### [Required work]
What lines of the material hold the string "circle"? Pull each of them out.
== Segment start ==
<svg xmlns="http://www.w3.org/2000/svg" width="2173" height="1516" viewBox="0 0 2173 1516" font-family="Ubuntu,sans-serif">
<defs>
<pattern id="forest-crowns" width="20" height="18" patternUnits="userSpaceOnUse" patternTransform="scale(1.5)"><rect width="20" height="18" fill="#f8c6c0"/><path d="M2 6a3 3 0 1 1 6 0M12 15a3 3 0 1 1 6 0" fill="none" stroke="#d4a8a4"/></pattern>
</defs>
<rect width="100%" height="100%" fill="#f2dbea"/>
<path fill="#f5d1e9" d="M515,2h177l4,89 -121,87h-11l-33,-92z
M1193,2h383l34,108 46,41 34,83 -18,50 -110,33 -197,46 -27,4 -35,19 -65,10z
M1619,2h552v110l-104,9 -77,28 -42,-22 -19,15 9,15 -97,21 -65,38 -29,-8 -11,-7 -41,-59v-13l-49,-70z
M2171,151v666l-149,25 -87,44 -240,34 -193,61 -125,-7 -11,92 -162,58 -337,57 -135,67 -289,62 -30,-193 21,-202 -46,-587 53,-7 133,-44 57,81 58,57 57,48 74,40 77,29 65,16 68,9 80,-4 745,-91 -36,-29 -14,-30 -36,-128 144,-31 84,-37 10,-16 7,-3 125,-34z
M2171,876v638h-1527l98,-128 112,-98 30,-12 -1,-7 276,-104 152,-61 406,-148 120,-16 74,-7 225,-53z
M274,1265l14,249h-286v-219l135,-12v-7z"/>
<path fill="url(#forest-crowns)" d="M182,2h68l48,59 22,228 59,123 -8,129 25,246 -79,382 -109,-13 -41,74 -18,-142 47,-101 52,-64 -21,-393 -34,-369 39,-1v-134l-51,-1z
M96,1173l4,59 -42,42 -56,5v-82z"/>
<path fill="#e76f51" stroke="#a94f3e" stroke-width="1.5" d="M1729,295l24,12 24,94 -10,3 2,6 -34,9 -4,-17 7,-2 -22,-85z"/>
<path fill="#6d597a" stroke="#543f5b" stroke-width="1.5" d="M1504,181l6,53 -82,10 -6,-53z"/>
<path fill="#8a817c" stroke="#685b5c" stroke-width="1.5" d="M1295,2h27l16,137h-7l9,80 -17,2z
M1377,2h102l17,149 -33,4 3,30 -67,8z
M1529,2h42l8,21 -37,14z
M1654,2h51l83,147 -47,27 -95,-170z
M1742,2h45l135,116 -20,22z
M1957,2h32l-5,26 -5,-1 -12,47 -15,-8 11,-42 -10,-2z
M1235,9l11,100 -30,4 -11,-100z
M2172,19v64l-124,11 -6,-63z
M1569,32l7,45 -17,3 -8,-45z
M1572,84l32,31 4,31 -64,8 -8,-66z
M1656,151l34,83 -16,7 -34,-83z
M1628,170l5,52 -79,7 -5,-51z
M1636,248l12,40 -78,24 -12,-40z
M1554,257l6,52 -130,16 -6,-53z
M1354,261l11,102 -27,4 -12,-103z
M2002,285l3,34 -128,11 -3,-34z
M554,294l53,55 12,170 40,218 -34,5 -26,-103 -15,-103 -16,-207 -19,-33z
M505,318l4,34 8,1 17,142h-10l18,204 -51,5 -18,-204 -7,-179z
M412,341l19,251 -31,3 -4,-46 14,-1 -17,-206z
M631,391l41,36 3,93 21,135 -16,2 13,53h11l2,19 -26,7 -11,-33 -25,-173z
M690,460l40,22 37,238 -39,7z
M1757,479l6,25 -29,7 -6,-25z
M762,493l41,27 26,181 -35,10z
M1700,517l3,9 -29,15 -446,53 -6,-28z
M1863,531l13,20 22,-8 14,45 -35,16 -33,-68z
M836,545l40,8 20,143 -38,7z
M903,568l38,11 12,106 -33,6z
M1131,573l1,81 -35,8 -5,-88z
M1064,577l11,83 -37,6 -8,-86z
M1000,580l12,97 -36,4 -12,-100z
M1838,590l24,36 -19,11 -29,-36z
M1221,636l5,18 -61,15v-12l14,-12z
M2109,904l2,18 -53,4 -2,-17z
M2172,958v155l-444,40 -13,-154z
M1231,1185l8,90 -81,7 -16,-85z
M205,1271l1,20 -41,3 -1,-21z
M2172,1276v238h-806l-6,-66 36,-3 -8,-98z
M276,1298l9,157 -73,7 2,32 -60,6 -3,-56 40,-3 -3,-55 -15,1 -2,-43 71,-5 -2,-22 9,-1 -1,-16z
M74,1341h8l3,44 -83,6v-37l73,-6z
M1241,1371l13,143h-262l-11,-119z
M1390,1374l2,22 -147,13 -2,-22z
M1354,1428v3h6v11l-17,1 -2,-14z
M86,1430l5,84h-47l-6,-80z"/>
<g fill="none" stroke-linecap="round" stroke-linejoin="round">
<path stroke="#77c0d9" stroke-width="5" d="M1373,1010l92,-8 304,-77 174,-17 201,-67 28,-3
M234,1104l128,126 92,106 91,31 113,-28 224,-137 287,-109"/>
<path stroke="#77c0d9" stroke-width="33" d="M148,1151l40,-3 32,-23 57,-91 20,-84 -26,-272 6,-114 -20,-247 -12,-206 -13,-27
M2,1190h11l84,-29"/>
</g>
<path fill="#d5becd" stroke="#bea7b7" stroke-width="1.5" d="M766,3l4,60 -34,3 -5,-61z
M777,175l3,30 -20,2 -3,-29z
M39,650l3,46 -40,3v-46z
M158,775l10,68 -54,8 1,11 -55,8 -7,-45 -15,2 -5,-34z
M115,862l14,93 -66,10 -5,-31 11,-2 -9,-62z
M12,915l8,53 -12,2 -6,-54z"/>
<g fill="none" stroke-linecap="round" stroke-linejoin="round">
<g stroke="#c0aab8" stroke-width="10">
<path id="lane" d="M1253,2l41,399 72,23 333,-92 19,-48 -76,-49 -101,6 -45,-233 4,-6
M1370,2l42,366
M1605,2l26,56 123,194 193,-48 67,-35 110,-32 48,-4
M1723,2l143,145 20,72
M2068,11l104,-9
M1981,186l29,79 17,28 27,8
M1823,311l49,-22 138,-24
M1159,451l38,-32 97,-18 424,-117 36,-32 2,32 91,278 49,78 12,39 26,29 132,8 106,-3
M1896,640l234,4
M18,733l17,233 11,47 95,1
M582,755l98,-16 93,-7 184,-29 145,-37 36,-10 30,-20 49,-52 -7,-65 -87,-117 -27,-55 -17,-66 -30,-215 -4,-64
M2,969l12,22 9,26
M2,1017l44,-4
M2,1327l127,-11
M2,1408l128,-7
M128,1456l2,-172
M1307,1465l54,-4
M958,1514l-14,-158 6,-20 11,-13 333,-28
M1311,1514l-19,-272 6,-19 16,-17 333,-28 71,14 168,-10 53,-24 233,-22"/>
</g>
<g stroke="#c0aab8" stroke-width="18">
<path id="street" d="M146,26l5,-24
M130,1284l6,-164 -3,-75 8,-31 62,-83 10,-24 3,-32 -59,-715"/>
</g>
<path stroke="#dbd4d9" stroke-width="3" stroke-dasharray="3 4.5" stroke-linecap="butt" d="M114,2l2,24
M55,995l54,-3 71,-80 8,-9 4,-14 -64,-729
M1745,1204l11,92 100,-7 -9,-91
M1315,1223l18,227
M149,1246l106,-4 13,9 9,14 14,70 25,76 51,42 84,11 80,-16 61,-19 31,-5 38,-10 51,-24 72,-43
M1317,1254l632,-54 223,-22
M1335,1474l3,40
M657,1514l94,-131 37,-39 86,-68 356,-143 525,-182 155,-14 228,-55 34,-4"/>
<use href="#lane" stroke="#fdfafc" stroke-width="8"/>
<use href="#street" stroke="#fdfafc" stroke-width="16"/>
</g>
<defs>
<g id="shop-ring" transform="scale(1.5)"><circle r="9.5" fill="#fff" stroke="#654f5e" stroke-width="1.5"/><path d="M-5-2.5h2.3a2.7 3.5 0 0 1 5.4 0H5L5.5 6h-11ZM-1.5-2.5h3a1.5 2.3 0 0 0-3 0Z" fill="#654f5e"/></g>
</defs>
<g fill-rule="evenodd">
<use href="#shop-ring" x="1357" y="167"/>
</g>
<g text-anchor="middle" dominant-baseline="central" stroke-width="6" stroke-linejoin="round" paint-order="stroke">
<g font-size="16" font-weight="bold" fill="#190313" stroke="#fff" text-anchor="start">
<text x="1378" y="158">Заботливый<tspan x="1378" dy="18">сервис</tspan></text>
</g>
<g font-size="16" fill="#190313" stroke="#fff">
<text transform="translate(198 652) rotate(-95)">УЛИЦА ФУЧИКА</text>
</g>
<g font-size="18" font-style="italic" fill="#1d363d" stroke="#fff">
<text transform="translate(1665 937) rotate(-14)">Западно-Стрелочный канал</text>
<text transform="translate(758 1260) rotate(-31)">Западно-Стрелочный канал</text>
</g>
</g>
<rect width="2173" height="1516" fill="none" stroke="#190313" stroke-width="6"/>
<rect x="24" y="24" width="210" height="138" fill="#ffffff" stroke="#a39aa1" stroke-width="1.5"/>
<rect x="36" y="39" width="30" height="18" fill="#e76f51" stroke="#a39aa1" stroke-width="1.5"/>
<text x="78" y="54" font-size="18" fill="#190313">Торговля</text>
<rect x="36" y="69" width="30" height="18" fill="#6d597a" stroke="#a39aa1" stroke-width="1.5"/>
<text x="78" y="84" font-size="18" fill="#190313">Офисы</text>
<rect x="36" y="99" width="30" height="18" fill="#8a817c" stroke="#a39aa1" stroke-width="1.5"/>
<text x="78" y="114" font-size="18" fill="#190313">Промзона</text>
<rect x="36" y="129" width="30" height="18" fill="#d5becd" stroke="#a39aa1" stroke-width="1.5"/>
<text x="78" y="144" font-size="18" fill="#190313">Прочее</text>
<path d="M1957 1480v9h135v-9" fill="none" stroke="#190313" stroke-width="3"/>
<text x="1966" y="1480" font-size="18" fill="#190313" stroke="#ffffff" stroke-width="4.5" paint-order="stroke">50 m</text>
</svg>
== Segment end ==
== Segment start ==
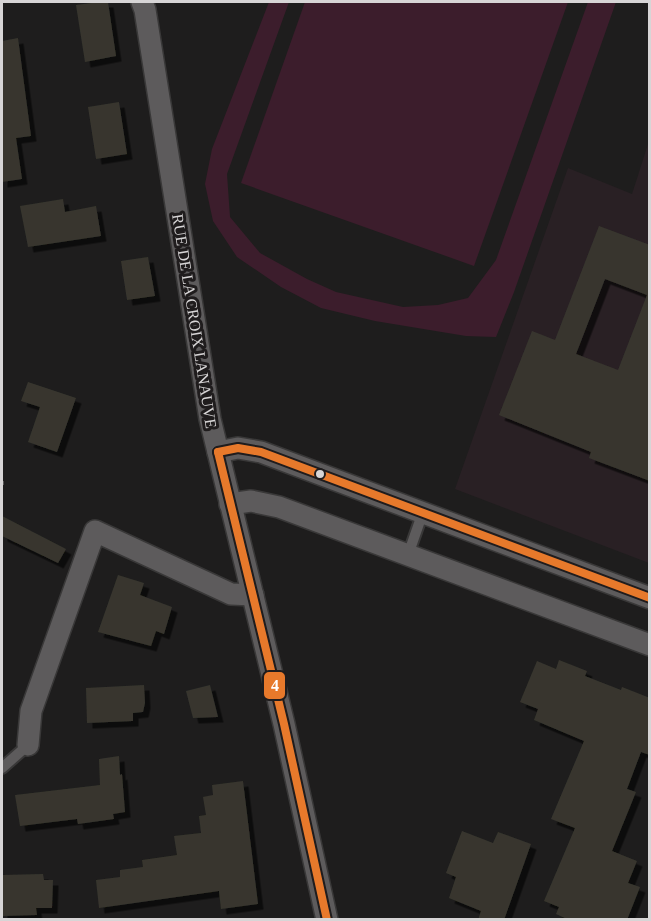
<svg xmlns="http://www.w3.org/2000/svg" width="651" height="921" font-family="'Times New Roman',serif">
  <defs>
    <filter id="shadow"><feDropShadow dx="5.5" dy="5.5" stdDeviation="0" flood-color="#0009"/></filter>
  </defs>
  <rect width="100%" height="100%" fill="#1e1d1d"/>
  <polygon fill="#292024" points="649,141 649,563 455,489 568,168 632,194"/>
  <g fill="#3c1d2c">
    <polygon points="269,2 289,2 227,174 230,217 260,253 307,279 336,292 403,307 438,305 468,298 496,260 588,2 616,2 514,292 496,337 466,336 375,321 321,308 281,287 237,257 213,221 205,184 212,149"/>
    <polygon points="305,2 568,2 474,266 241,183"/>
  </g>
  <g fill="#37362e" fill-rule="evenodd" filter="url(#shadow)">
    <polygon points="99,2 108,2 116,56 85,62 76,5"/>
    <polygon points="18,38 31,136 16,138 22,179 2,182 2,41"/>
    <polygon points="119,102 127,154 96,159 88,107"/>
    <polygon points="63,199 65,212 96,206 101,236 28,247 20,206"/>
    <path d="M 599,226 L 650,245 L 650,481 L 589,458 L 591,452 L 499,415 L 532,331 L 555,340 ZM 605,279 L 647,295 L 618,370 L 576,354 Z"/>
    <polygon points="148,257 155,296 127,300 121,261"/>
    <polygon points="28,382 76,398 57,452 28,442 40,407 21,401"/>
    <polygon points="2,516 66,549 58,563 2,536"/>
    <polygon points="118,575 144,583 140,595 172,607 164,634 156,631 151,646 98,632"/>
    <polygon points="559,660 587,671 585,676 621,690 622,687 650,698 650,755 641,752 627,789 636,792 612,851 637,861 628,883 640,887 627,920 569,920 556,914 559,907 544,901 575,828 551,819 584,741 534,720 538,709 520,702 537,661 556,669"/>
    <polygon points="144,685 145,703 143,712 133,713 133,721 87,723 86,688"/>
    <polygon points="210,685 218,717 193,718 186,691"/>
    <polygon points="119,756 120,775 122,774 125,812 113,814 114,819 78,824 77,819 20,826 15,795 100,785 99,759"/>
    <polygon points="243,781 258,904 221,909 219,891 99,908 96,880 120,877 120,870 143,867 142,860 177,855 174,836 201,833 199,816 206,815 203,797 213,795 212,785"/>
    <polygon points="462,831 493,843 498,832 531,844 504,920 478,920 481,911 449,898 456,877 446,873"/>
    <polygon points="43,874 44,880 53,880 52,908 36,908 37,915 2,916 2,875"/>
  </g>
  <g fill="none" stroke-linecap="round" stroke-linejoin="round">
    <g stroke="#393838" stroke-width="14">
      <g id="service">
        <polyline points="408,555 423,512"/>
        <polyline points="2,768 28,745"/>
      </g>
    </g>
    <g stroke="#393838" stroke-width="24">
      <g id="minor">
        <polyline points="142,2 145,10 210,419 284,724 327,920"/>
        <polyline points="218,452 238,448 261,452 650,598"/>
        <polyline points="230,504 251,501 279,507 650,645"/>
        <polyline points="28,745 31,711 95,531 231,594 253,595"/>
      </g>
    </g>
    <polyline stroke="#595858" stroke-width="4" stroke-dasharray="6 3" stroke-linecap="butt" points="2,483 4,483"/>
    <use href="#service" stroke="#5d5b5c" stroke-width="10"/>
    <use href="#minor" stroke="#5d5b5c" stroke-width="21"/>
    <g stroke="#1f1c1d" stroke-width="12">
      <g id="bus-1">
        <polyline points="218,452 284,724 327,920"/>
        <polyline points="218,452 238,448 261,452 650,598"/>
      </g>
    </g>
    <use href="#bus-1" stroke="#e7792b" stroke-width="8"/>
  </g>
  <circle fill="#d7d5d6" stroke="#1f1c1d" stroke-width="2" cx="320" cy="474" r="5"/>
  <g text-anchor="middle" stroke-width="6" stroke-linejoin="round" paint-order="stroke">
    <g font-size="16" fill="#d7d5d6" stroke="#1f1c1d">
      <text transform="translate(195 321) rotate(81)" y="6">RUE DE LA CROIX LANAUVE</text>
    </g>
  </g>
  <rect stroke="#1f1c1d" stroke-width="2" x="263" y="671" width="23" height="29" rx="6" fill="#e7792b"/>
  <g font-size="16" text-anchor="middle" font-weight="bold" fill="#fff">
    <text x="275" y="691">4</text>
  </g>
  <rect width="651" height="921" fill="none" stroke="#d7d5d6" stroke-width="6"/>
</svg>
== Segment end ==
### [Exercise answer]
<g id="shop-ring" transform="scale(1.5)"><circle r="9.5" fill="#fff" stroke="#654f5e" stroke-width="1.5"/><path d="M-5-2.5h2.3a2.7 3.5 0 0 1 5.4 0H5L5.5 6h-11ZM-1.5-2.5h3a1.5 2.3 0 0 0-3 0Z" fill="#654f5e"/></g>
  <circle fill="#d7d5d6" stroke="#1f1c1d" stroke-width="2" cx="320" cy="474" r="5"/>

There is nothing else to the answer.